* [Instructions for the task]:
Please copy every line with the string "round" from the entries below.

-- Source material follows --

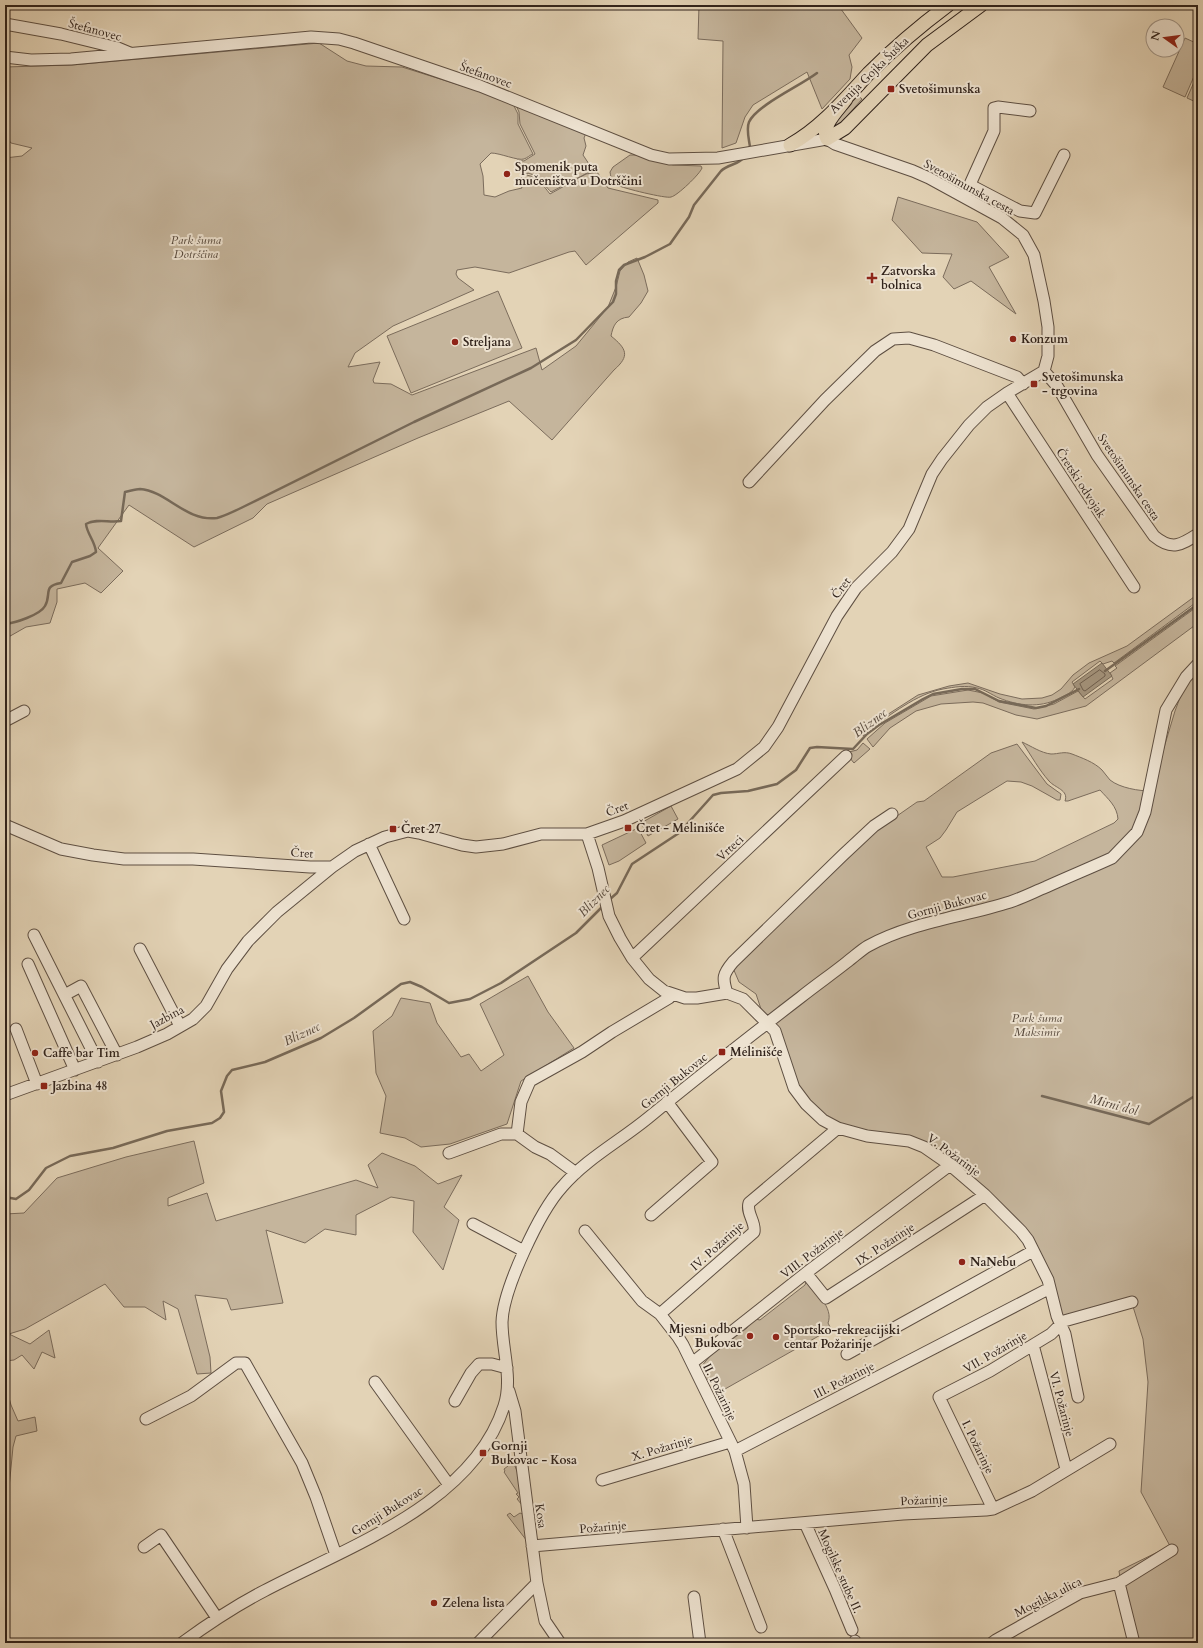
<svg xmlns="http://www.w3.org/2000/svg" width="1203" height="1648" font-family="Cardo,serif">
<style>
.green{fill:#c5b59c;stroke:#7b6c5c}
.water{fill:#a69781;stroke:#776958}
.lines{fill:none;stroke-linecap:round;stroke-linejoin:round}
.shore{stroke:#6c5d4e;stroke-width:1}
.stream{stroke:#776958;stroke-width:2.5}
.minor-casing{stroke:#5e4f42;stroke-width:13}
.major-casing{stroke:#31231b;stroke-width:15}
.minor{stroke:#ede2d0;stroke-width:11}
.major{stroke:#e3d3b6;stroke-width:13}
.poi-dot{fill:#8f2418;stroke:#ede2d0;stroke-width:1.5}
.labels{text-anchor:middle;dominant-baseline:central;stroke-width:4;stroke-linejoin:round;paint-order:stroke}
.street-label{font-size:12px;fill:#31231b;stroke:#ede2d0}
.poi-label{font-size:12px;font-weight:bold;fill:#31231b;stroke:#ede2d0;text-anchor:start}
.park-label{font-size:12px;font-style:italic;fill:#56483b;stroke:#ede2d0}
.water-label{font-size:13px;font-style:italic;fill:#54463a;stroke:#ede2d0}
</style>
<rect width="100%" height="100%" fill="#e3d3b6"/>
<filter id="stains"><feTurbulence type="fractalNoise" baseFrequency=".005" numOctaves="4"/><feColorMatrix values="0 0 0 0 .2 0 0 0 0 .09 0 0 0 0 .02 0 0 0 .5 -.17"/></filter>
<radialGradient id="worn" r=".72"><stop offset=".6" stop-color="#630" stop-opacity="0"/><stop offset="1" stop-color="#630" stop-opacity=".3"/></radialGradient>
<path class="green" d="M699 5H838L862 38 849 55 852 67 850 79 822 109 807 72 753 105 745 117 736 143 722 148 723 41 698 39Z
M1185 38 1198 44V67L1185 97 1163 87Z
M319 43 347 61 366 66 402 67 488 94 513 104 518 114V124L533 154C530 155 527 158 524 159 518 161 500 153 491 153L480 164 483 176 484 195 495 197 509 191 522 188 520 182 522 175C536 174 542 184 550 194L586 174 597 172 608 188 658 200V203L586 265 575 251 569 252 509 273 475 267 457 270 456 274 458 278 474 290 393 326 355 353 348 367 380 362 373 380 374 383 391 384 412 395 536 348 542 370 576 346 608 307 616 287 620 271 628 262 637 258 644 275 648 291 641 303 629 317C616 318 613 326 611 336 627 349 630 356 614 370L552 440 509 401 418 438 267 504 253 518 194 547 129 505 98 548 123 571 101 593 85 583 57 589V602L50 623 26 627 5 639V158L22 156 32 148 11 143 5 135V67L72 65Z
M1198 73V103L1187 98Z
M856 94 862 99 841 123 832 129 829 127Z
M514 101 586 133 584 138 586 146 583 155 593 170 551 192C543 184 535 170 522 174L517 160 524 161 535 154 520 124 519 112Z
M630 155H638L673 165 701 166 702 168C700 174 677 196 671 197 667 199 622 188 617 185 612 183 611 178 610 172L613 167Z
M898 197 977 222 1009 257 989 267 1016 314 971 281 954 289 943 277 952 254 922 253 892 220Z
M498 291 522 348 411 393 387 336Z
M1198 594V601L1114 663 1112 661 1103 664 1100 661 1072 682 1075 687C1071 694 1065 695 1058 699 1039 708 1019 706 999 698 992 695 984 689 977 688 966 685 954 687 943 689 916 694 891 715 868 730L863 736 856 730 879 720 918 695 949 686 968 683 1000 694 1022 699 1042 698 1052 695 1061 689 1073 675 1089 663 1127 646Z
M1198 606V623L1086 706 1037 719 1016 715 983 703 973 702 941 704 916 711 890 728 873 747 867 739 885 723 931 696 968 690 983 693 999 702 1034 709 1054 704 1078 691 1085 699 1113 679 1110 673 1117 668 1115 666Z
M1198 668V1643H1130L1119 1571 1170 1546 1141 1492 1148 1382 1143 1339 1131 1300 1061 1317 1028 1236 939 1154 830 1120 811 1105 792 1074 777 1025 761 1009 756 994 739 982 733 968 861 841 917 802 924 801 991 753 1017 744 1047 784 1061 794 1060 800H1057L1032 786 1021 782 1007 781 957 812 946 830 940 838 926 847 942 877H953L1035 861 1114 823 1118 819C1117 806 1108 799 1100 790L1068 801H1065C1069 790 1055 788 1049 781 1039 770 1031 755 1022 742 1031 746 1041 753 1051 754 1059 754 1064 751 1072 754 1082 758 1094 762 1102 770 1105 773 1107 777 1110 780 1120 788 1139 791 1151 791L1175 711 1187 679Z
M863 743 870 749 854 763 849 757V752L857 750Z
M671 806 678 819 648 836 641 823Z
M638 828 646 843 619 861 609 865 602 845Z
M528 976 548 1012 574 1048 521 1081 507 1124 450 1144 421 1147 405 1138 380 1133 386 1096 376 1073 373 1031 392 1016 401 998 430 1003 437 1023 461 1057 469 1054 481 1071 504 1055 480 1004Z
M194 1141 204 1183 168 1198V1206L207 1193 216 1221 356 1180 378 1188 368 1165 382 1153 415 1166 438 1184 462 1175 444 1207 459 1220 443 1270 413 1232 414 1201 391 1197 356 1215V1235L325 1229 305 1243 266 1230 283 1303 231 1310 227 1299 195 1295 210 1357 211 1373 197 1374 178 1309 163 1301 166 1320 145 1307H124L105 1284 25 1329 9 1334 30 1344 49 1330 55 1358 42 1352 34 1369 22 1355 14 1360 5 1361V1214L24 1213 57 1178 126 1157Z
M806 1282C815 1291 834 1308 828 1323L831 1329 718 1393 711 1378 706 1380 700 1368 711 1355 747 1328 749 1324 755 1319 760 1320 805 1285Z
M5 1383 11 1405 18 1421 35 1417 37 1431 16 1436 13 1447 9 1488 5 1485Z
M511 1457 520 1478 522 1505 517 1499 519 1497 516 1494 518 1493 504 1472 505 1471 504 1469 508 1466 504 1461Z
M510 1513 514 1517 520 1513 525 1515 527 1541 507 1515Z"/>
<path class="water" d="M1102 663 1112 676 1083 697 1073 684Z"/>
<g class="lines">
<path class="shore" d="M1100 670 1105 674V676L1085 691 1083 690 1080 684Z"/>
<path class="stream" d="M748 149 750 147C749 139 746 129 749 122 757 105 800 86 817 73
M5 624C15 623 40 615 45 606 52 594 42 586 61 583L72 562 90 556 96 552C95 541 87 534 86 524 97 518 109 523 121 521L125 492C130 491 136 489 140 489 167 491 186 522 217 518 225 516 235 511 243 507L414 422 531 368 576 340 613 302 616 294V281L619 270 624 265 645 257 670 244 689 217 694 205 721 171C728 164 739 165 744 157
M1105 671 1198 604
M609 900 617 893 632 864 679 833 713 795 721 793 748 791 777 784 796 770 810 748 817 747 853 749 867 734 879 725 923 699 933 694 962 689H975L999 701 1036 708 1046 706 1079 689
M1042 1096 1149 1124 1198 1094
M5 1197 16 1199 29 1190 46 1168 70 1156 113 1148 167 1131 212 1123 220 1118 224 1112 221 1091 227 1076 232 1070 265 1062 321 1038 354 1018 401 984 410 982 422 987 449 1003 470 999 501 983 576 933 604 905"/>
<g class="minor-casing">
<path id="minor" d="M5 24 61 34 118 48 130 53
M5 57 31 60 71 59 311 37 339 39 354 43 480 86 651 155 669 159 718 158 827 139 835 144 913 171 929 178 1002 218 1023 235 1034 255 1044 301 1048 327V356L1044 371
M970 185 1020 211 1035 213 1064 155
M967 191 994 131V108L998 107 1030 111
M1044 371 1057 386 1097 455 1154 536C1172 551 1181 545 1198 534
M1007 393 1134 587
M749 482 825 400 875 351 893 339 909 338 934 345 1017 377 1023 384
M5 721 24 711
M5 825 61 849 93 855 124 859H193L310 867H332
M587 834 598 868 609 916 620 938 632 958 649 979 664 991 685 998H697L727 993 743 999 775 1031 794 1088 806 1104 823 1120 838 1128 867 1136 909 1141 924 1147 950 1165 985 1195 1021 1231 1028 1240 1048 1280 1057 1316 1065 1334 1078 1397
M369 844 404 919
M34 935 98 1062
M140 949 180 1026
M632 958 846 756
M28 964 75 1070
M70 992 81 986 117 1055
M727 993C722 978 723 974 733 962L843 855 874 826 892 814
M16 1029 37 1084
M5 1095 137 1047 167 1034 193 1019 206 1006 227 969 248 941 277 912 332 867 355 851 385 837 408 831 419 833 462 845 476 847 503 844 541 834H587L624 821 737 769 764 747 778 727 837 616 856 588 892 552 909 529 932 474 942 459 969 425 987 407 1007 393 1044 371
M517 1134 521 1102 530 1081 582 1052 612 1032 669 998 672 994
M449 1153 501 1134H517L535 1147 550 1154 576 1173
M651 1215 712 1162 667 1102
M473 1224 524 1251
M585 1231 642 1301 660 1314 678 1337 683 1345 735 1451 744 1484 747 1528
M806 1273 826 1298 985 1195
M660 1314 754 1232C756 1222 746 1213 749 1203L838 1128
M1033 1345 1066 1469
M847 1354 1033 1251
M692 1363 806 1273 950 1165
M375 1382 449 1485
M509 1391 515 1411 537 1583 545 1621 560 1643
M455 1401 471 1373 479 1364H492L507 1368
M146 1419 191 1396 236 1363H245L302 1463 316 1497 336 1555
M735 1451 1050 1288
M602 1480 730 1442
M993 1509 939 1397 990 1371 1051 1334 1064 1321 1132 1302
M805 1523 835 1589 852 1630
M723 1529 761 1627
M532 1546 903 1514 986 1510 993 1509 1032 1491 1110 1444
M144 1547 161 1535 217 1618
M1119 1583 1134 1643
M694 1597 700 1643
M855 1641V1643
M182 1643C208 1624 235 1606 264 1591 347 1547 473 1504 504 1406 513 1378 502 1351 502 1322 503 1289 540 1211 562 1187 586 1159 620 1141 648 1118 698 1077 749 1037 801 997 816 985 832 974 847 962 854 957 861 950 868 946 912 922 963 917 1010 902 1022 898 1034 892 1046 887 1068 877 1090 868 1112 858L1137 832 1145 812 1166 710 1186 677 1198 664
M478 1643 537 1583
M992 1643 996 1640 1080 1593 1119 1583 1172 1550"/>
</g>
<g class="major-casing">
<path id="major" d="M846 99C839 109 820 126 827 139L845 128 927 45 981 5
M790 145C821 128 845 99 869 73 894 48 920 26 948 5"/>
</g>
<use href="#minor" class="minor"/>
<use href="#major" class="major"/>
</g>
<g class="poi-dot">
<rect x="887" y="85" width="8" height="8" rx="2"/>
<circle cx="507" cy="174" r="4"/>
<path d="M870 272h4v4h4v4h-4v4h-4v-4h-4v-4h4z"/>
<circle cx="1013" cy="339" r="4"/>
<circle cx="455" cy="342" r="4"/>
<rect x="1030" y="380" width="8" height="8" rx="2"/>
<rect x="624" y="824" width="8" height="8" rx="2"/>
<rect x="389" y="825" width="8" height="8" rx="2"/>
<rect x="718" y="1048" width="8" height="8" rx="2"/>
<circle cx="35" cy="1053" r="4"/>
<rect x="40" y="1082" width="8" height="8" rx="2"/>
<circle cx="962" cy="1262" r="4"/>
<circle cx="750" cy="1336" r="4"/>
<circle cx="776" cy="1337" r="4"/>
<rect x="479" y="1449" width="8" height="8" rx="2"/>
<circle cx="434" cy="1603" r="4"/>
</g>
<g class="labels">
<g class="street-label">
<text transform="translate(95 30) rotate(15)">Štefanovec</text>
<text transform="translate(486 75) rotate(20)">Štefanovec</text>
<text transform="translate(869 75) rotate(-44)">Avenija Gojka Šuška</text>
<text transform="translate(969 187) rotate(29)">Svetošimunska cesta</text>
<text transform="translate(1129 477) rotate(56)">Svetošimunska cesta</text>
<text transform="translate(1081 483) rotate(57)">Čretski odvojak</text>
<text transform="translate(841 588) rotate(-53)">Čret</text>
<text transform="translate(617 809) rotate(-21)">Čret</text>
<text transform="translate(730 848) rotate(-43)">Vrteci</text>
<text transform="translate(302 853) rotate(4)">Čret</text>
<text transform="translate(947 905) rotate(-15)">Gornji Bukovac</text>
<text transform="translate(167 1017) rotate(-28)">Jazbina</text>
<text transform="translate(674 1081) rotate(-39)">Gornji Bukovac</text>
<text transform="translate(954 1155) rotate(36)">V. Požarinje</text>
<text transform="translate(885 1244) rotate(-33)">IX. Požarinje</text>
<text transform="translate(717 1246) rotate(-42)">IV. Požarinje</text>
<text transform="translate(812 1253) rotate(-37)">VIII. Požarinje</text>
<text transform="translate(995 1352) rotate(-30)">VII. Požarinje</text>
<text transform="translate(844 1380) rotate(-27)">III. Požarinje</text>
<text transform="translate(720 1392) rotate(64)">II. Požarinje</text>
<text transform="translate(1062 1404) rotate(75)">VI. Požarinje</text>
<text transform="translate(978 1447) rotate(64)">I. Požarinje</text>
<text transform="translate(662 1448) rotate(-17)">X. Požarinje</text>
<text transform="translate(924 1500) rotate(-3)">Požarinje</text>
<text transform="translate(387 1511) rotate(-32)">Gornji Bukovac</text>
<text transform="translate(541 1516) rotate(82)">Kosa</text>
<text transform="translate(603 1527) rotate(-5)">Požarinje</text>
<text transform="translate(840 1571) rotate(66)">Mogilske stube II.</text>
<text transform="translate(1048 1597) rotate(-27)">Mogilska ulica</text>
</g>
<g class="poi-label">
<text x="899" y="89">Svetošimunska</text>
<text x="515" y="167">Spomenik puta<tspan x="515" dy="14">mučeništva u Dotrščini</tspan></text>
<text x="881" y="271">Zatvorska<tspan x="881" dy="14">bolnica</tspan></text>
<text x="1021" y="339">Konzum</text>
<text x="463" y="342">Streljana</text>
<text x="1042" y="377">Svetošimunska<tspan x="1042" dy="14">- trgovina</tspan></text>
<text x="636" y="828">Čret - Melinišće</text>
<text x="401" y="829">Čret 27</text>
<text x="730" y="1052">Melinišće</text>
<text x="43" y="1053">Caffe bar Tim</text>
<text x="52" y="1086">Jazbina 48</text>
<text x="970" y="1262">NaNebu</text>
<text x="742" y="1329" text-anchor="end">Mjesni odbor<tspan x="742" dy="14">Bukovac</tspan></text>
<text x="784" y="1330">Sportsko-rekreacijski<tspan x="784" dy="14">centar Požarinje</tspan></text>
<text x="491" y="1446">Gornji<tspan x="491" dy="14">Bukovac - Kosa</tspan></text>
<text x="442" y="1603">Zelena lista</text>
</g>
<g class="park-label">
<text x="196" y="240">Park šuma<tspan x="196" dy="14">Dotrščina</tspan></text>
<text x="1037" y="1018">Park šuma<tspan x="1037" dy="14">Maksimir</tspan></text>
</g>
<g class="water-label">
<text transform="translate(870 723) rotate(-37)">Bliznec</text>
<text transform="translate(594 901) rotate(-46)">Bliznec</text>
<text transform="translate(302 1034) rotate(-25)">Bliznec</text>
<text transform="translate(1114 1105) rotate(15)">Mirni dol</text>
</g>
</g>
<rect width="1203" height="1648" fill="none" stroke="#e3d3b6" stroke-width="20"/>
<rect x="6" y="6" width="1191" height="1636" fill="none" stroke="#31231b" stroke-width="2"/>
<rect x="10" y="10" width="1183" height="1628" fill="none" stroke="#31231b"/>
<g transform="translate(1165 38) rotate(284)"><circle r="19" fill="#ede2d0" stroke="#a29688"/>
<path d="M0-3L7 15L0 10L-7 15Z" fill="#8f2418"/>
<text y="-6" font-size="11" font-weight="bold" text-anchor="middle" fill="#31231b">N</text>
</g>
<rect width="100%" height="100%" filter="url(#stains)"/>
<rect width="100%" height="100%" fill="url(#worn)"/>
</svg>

-- Source material concluded --

* [Solution for this exercise]:
.lines{fill:none;stroke-linecap:round;stroke-linejoin:round}
.labels{text-anchor:middle;dominant-baseline:central;stroke-width:4;stroke-linejoin:round;paint-order:stroke}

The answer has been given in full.